Hausbau auf dem Tierfriedhof

Das Funktionsgebäude ist längst nicht fertig. Tierfreunde besichtigten jetzt den Bau auf dem Tierfriedhof, auf dem mittlerweile 225 Hunde, Katzen und Kleintiere beerdigt sind. Rechts Stadtrat und Tierfriedhof-Fördervereins-Chef Josef Gebhardt. Bild: hcz

Noch vor vier Jahren stand auf dem völlig verwilderten städtischen Grundstück zwischen Waldfriedhof und Autobahn eine verfallene Hütte. Jetzt ist ein schmuckes kleines Häuschen daraus geworden. Und - im Gegensatz zu früher - ist es sogar genehmigt.

Das Häuschen ist im Bebauungsplan eingetragen und amtlich vermessen. Das Grundstück mutierte zu einem gepflegten Park. Das alles haben die Aktiven des Tierfriedhof-Fördervereins mit Vorsitzendem Josef Gebhardt geleistet.

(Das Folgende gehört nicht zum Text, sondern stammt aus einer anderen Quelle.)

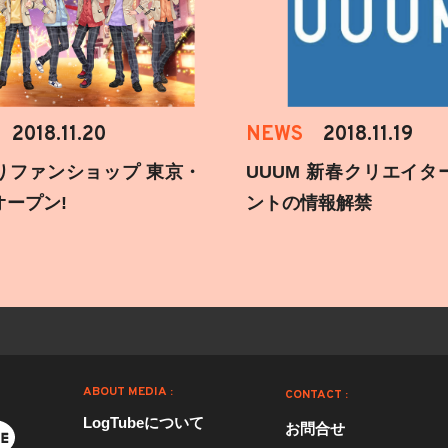
2018.11.20
NEWS
2018.11.19
りファンショップ 東京・
UUUM 新春クリエイタ
オープン!
ントの情報解禁
ABOUT MEDIA :
CONTACT :
LogTubeについて
お問合せ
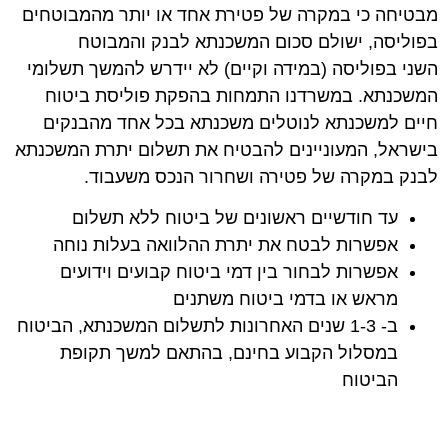
מבטיחה כי במקרה של פטירת אחד או יותר מהמבוטחים
בפוליסה, ישולם סכום המשכנתא לבנק והמבוטח
השני בפוליסה (במידה וקיים) לא יידרש להמשך תשלומי
המשכנתא.
במשרדנו התמחות בהפקת פוליסת ביטוח
חיים למשכנתא לנוטלים משכנתא בכל אחד מהבנקים
בישראל, המעוניינים להבטיח את תשלום יתרת המשכנתא
לבנק במקרה של פטירה ושחרור הנכס משעבוד
.
עד חודשיים ראשונים של ביטוח ללא תשלום
אפשרות לבטח את יתרת ההלוואה בעלות נוחה
אפשרות לבחור בין דמי ביטוח קבועים וידועים
מראש או בדמי ביטוח משתנים
ב- 1-3 שנים האחרונות לתשלום המשכנתא, הביטוח
במסלול הקבוע בחינם, בהתאם למשך תקופת
הביטוח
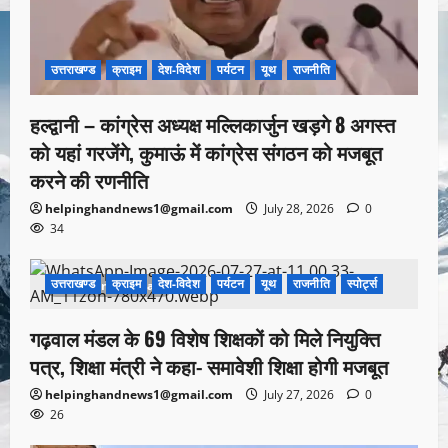
उत्तराखण्ड
क्राइम
देश-विदेश
पर्यटन
यूथ
राजनीति
हल्द्वानी – कांग्रेस अध्यक्ष मल्लिकार्जुन खड़गे 8 अगस्त
को यहां गरजेंगे, कुमाऊं में कांग्रेस संगठन को मजबूत
करने की रणनीति
helpinghandnews1@gmail.com
July 28, 2026
0
34
उत्तराखण्ड
क्राइम
देश-विदेश
पर्यटन
यूथ
राजनीति
स्पोर्ट्स
1 minute read
गढ़वाल मंडल के 69 विशेष शिक्षकों को मिले नियुक्ति
पत्र, शिक्षा मंत्री ने कहा- समावेशी शिक्षा होगी मजबूत
helpinghandnews1@gmail.com
July 27, 2026
0
26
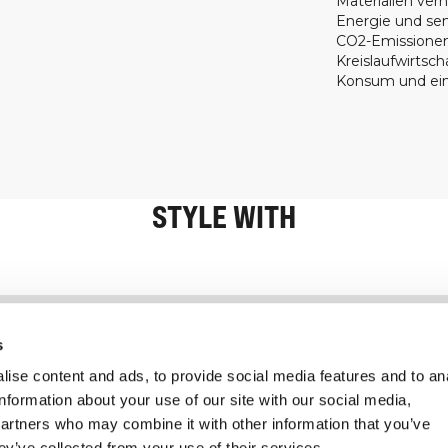
Materialien verh
Energie und sen
CO2-Emissionen.
Kreislaufwirtsc
Konsum und ein
STYLE WITH
Information
Kundendienst
s
ise content and ads, to provide social media features and to an
information about your use of our site with our social media,
partners who may combine it with other information that you’ve
ey’ve collected from your use of their services.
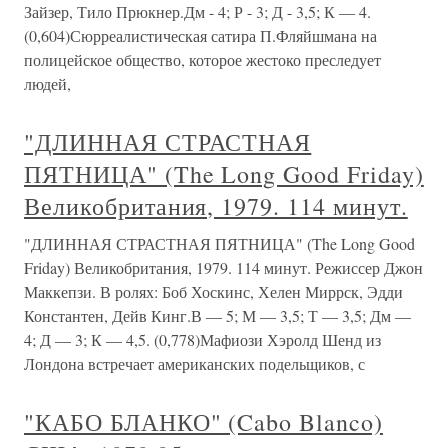
Зайзер, Тило Прюкнер.Дм - 4; Р - 3; Д - 3,5; К — 4.
(0,604)Сюрреалистическая сатира П.Фляйшмана на
полицейское общество, которое жестоко преследует
людей,
"ДЛИННАЯ СТРАСТНАЯ
ПЯТНИЦА" (The Long Good Friday)
Великобритания, 1979. 114 минут.
"ДЛИННАЯ СТРАСТНАЯ ПЯТНИЦА" (The Long Good
Friday) Великобритания, 1979. 114 минут. Режиссер Джон
Маккепзи. В ролях: Боб Хоскинс, Хелен Миррск, Эдди
Константен, Дейв Кинг.В — 5; М — 3,5; Т — 3,5; Дм —
4; Д — 3; К — 4,5. (0,778)Мафиози Хэролд Шенд из
Лондона встречает американских подельщиков, с
"КАБО БЛАНКО" (Cabo Blanco)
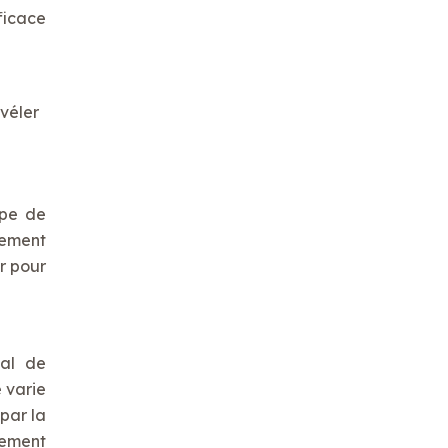
ficace
évéler
ype de
gement
r pour
ial de
 varie
par la
gement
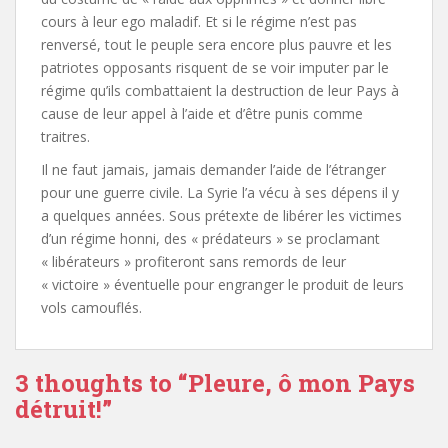
cours à leur ego maladif. Et si le régime n’est pas
renversé, tout le peuple sera encore plus pauvre et les
patriotes opposants risquent de se voir imputer par le
régime qu’ils combattaient la destruction de leur Pays à
cause de leur appel à l’aide et d’être punis comme
traitres.
Il ne faut jamais, jamais demander l’aide de l’étranger
pour une guerre civile. La Syrie l’a vécu à ses dépens il y
a quelques années. Sous prétexte de libérer les victimes
d’un régime honni, des « prédateurs » se proclamant
« libérateurs » profiteront sans remords de leur
« victoire » éventuelle pour engranger le produit de leurs
vols camouflés.
3 thoughts to “Pleure, ô mon Pays
détruit!”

Jetzt besichtigte die Vorstandschaft zusammen mit mehreren interessierten Mitgliedern das Gelände.

Sanft geschwungene Wege durchziehen das parkähnliche Areal mit liebevoll gepflegten Gräbern und reichlich Blumenschmuck. In den Bäumen zwitschern die Vögel. Am großen Teich hat sich ein Entenpärchen angesiedelt. Wolf-Dietmar Beuttel füttert sie täglich bei seinen Kontrollgängen. Eine Sitzgruppe lädt zum Verweilen ein. Von hier aus ist auch ein großer Stein mit der Aufschrift "Tierfrieden" zu sehen. Ein Grab, gleich am Eingang des Tierfriedhofs, ist die letzte Ruhestätte der kleinen "Alexandra". Das Hündchen wurde von ihren Besitzern "wie Müll entsorgt", von Tierschützern gerettet. Es überlebte jedoch nicht. Nur zwölf Tage Leben waren dem kleinen Tierchen gegönnt. (Der NT berichtete).

Viele weitere Gräber zeugen von der Liebe ihrer Besitzer zu ihren langjährigen tierischen Gefährten. 225 Hunde, Katzen und Kleintiere sind mittlerweile auf dem Tierfriedhof beerdigt, berichtete Vorsitzender Gebhardt, der zusammen mit Gattin Helga fast immer die Grabungsarbeiten übernimmt. Auch zwei Urnengräber gibt es.

Das Projekt "Hütte" werde, bei ursprünglich geschätzten 5000 Euro, wahrscheinlich 15 000 Euro kosten, so Gebhardt. Ein aufwendiger Dachstuhl mit wetterfester Bedachung sowie neue Fenster und Türen seien teurer geworden als geplant. Zurzeit verlege Rudi Pieleck die Elektroinstallation. Dann kämen die Fliesenlegerarbeiten. Für den Außenputz werde aber das Geld heuer nicht mehr reichen, auch wenn die Mitglieder alles selbst machen würden.

Benötigt werde das Häuschen, wenn tote Tiere witterungsbedingt oder aus anderen Gründen nicht sofort beerdigt werden könnten. Auch ein kleiner Aufenthaltsraum für die Arbeitstrupps ist vorhanden - und natürlich ein Geräteabteil.